Шесть грозных армий, опиравшихся на свое победоносное оружие, служили оплотом королевству. Те, что были расположены на севере и действовали вкупе со Швецией, разгромили имперские войска. Те, что находились в Италии, принимали в Пьемонте ключи городов, защищенных принцем Тома, а те, что стояли вдоль Пиреней, сдерживали восставшую Каталонию и нетерпеливо взирали на город Перпиньян, который им не разрешали взять.

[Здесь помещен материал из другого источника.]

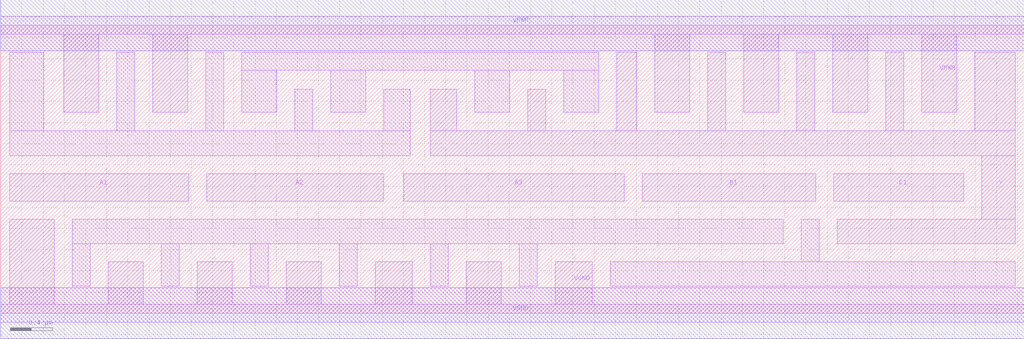
<source format=lef>
# Copyright 2020 The SkyWater PDK Authors
#
# Licensed under the Apache License, Version 2.0 (the "License");
# you may not use this file except in compliance with the License.
# You may obtain a copy of the License at
#
#     https://www.apache.org/licenses/LICENSE-2.0
#
# Unless required by applicable law or agreed to in writing, software
# distributed under the License is distributed on an "AS IS" BASIS,
# WITHOUT WARRANTIES OR CONDITIONS OF ANY KIND, either express or implied.
# See the License for the specific language governing permissions and
# limitations under the License.
#
# SPDX-License-Identifier: Apache-2.0

VERSION 5.5 ;
NAMESCASESENSITIVE ON ;
BUSBITCHARS "[]" ;
DIVIDERCHAR "/" ;
MACRO sky130_fd_sc_hd__o311ai_4
  CLASS CORE ;
  SOURCE USER ;
  ORIGIN  0.000000  0.000000 ;
  SIZE  9.660000 BY  2.720000 ;
  SYMMETRY X Y R90 ;
  SITE unithd ;
  PIN A1
    ANTENNAGATEAREA  0.990000 ;
    DIRECTION INPUT ;
    USE SIGNAL ;
    PORT
      LAYER li1 ;
        RECT 0.085000 1.055000 1.775000 1.315000 ;
    END
  END A1
  PIN A2
    ANTENNAGATEAREA  0.990000 ;
    DIRECTION INPUT ;
    USE SIGNAL ;
    PORT
      LAYER li1 ;
        RECT 1.945000 1.055000 3.615000 1.315000 ;
    END
  END A2
  PIN A3
    ANTENNAGATEAREA  0.990000 ;
    DIRECTION INPUT ;
    USE SIGNAL ;
    PORT
      LAYER li1 ;
        RECT 3.805000 1.055000 5.885000 1.315000 ;
    END
  END A3
  PIN B1
    ANTENNAGATEAREA  0.990000 ;
    DIRECTION INPUT ;
    USE SIGNAL ;
    PORT
      LAYER li1 ;
        RECT 6.055000 1.055000 7.695000 1.315000 ;
    END
  END B1
  PIN C1
    ANTENNAGATEAREA  0.990000 ;
    DIRECTION INPUT ;
    USE SIGNAL ;
    PORT
      LAYER li1 ;
        RECT 7.865000 1.055000 9.090000 1.315000 ;
    END
  END C1
  PIN Y
    ANTENNADIFFAREA  2.241000 ;
    DIRECTION OUTPUT ;
    USE SIGNAL ;
    PORT
      LAYER li1 ;
        RECT 4.055000 1.485000 9.575000 1.725000 ;
        RECT 4.055000 1.725000 4.305000 2.115000 ;
        RECT 4.975000 1.725000 5.145000 2.115000 ;
        RECT 5.815000 1.725000 6.005000 2.465000 ;
        RECT 6.675000 1.725000 6.845000 2.465000 ;
        RECT 7.515000 1.725000 7.685000 2.465000 ;
        RECT 7.895000 0.655000 9.575000 0.885000 ;
        RECT 8.355000 1.725000 8.525000 2.465000 ;
        RECT 9.195000 1.725000 9.575000 2.465000 ;
        RECT 9.260000 0.885000 9.575000 1.485000 ;
    END
  END Y
  PIN VGND
    DIRECTION INOUT ;
    SHAPE ABUTMENT ;
    USE GROUND ;
    PORT
      LAYER li1 ;
        RECT 0.000000 -0.085000 9.660000 0.085000 ;
        RECT 0.085000  0.085000 0.505000 0.885000 ;
        RECT 1.015000  0.085000 1.345000 0.485000 ;
        RECT 1.855000  0.085000 2.185000 0.485000 ;
        RECT 2.695000  0.085000 3.025000 0.485000 ;
        RECT 3.535000  0.085000 3.885000 0.485000 ;
        RECT 4.395000  0.085000 4.725000 0.485000 ;
        RECT 5.235000  0.085000 5.585000 0.485000 ;
    END
    PORT
      LAYER met1 ;
        RECT 0.000000 -0.240000 9.660000 0.240000 ;
    END
  END VGND
  PIN VPWR
    DIRECTION INOUT ;
    SHAPE ABUTMENT ;
    USE POWER ;
    PORT
      LAYER li1 ;
        RECT 0.000000 2.635000 9.660000 2.805000 ;
        RECT 0.595000 1.895000 0.925000 2.635000 ;
        RECT 1.435000 1.895000 1.765000 2.635000 ;
        RECT 6.175000 1.895000 6.505000 2.635000 ;
        RECT 7.015000 1.895000 7.345000 2.635000 ;
        RECT 7.855000 1.895000 8.185000 2.635000 ;
        RECT 8.695000 1.895000 9.025000 2.635000 ;
    END
    PORT
      LAYER met1 ;
        RECT 0.000000 2.480000 9.660000 2.960000 ;
    END
  END VPWR
  OBS
    LAYER li1 ;
      RECT 0.085000 1.485000 3.865000 1.725000 ;
      RECT 0.085000 1.725000 0.405000 2.465000 ;
      RECT 0.675000 0.255000 0.845000 0.655000 ;
      RECT 0.675000 0.655000 7.385000 0.885000 ;
      RECT 1.095000 1.725000 1.265000 2.465000 ;
      RECT 1.515000 0.255000 1.685000 0.655000 ;
      RECT 1.935000 1.725000 2.105000 2.465000 ;
      RECT 2.275000 1.895000 2.605000 2.295000 ;
      RECT 2.275000 2.295000 5.645000 2.465000 ;
      RECT 2.355000 0.255000 2.525000 0.655000 ;
      RECT 2.775000 1.725000 2.945000 2.115000 ;
      RECT 3.115000 1.895000 3.445000 2.295000 ;
      RECT 3.195000 0.255000 3.365000 0.655000 ;
      RECT 3.615000 1.725000 3.865000 2.115000 ;
      RECT 4.055000 0.255000 4.225000 0.655000 ;
      RECT 4.475000 1.895000 4.805000 2.295000 ;
      RECT 4.895000 0.255000 5.065000 0.655000 ;
      RECT 5.315000 1.895000 5.645000 2.295000 ;
      RECT 5.755000 0.255000 9.575000 0.485000 ;
      RECT 7.555000 0.485000 7.725000 0.885000 ;
  END
END sky130_fd_sc_hd__o311ai_4
END LIBRARY

</source>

И вот теперь он был при последнем издыхании. Арман Жан дю Плесси, кардинал Ришелье умер 4 декабря 1642 года на пятьдесят восьмом году жизни в своем новом дворце в Нарбонне почти на глазах самого короля, который, казалось, ничему во все продолжение своего царствования не радовался так, как этой смерти. Перед кончиной кардинал попросил короля обратить внимание на людей, весьма способных и отлично сведущих в делах, а именно на Нойе, Шавиньи и кардинала Мазарини. Король выполнил его просьбу, и со временем первым министром Франции стал кардинал Мазарини. Очень скоро он вызвал к себе ту же ненависть, какую вызывал его предшественник. Но, главное, он продолжал прогрессивную политику Ришелье, и Франция могла быть благодарна судьбе еще за одного государственного деятеля, который все свои силы отдавал процветанию государства, не забывая, впрочем, — и здесь он мало отличался от Ришелье, — о своих собственных интересах.